Наши бордельные ходоки в Триесте не очень задумывались о связи тела и духа или о соответствующих афоризмах на немецком. Они бы сказали: «Человеку должно везти».
Не меняясь веками, любовь молодых солдат к риску прекрасно описана Шекспиром в «Как вам это понравится», II, 7, 149–53:
(…)затем он воин,Обросший бородой, как леопард,Наполненный ругательствами, честьюРевниво дорожащий и задорный.За мыльным славы пузырем готовыйВлезть в самое орудия жерло.
(Перевод П. Вайнберга. —
Прим. перев.)
Каждому молодому солдату лучше быть удачливым — где бы то ни было.
В Триесте мы не учились своим танкистским специальностям.
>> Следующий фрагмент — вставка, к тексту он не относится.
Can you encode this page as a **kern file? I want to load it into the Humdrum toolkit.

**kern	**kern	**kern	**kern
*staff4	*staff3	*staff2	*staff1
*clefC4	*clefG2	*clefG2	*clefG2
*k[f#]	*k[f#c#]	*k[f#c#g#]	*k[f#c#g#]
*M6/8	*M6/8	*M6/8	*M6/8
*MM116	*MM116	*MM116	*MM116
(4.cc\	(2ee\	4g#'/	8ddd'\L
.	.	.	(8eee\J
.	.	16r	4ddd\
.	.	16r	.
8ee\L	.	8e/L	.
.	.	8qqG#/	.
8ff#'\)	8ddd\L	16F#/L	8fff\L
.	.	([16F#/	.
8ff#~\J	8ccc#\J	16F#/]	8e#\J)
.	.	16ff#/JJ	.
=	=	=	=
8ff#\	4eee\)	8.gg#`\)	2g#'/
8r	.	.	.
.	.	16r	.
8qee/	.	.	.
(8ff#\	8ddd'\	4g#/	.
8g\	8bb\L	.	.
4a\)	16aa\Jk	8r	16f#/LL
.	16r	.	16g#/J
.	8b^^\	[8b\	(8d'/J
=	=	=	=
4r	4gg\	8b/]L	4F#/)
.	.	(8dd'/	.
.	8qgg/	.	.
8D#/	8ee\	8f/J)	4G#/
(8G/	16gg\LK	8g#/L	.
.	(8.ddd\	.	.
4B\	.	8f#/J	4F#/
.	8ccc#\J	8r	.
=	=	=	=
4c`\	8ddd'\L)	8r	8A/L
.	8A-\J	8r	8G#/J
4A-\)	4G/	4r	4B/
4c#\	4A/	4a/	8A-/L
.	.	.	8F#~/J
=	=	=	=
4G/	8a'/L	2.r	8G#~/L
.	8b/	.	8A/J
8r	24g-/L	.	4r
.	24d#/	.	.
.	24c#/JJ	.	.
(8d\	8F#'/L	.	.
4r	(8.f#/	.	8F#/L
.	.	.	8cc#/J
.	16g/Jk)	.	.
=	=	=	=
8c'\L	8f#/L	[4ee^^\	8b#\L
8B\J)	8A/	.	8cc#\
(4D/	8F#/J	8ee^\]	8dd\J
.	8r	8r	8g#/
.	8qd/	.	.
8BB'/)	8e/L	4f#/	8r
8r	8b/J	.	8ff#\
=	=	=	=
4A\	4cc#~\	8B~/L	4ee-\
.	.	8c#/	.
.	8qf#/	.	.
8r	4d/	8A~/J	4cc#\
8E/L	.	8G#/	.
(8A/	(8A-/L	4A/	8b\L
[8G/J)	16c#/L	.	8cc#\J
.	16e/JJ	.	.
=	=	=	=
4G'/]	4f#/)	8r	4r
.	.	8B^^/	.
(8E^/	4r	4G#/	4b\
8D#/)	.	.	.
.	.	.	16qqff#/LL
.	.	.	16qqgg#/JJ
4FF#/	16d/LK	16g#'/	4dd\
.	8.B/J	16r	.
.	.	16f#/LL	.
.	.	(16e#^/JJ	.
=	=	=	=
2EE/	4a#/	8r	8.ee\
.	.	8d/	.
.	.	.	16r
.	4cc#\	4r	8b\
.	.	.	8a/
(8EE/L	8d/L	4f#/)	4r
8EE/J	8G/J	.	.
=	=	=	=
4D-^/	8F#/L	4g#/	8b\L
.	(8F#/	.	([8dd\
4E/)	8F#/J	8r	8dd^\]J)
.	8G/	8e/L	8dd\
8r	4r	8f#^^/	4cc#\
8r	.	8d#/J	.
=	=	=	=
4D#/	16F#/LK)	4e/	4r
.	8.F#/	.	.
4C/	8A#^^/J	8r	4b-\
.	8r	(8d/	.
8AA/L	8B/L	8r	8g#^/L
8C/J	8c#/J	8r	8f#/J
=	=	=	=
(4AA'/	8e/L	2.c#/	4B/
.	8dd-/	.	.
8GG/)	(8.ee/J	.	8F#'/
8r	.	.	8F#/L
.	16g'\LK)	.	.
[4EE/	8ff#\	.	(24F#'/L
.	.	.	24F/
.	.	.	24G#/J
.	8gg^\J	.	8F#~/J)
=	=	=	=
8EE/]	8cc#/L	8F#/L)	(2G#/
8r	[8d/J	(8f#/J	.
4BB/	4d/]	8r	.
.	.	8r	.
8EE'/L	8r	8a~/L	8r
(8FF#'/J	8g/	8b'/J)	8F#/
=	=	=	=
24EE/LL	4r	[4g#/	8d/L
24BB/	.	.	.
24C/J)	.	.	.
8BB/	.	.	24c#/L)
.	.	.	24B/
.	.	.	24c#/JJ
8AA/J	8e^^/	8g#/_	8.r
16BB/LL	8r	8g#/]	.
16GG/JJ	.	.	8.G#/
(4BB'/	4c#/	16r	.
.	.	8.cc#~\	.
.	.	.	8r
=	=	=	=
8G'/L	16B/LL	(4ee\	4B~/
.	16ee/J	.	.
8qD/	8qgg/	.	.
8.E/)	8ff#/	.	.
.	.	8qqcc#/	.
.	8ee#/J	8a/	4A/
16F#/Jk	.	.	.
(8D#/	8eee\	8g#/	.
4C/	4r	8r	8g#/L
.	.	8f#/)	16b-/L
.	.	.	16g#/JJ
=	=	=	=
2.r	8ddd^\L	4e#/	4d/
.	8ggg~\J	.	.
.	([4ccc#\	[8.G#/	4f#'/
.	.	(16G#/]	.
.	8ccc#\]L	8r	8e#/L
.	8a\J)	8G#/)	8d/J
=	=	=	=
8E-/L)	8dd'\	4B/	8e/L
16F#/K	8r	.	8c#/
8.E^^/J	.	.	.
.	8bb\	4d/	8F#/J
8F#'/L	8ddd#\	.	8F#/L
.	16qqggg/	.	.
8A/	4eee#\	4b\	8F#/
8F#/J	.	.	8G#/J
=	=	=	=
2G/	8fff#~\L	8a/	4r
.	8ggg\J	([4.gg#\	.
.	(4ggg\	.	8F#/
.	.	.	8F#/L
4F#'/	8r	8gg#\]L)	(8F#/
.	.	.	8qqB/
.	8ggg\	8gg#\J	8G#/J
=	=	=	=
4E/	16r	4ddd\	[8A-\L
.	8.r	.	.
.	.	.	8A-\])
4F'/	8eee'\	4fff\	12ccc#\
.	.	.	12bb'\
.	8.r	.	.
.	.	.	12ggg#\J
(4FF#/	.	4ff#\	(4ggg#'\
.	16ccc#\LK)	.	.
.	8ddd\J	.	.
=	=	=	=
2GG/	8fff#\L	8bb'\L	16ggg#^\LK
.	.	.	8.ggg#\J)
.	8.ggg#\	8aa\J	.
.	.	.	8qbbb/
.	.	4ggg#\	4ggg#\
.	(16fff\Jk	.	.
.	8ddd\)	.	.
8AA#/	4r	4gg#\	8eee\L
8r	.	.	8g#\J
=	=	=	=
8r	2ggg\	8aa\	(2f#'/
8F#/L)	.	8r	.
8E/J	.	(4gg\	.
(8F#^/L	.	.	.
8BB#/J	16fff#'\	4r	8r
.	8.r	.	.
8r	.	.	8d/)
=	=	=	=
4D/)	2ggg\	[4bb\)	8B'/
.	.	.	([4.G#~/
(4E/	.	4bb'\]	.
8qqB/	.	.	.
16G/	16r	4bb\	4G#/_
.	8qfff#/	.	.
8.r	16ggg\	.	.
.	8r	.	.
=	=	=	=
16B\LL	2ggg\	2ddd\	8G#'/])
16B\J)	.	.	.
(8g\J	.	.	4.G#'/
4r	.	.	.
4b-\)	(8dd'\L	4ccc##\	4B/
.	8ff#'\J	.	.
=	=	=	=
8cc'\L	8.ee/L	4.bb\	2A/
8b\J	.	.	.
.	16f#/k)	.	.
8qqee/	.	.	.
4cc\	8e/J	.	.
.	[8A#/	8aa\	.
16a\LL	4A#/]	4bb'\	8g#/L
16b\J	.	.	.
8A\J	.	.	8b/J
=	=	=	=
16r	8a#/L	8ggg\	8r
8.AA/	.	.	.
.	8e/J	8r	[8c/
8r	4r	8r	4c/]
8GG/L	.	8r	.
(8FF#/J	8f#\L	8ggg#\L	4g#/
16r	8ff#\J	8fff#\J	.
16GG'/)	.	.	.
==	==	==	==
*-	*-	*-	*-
Мы даже редко маршировали — за исключением дня большого запрета на выпивку — и редко пели строевые песни. Мы, однако, не забыли обучения, которое взяли с собой в Италию, и не утратили жесткости.
Вызванные обратно в Бамберг, мы прошли новое обучение. Мы также многое узнали от раненых танкистов, которые вернулись с Восточного фронта в казармы, стоящий рядом с которыми Т-34/76 властно напоминал о наших обязательствах перед солдатами 25-го танкового полка, служившими на Восточном фронте.
Меньше чем через год после Триеста, в Северо-Восточной Румынии, в местечке под названием Сучеава — 950 км от Триеста на северо-восток, — мы смогли показать, чему научились; мы также, во многих смыслах, извлекли пользу из своего опыта солдат в фельдграу, попавших в чужую страну.
Последняя отсрочка перед Восточным фронтом
К концу 43-го я выехал из бамбергских казарм на две недели — недолгая отлучка, но показавшая, как важна для армии подготовка к зимней войне.
В Вермахте нелепое выражение «гебиргсмарине» (горный флот) означает несуществующий или неслыханный род войск. После войны, если о человеке говорилось, что он служил в горном флоте, это значило, что он не служил в Вермахте.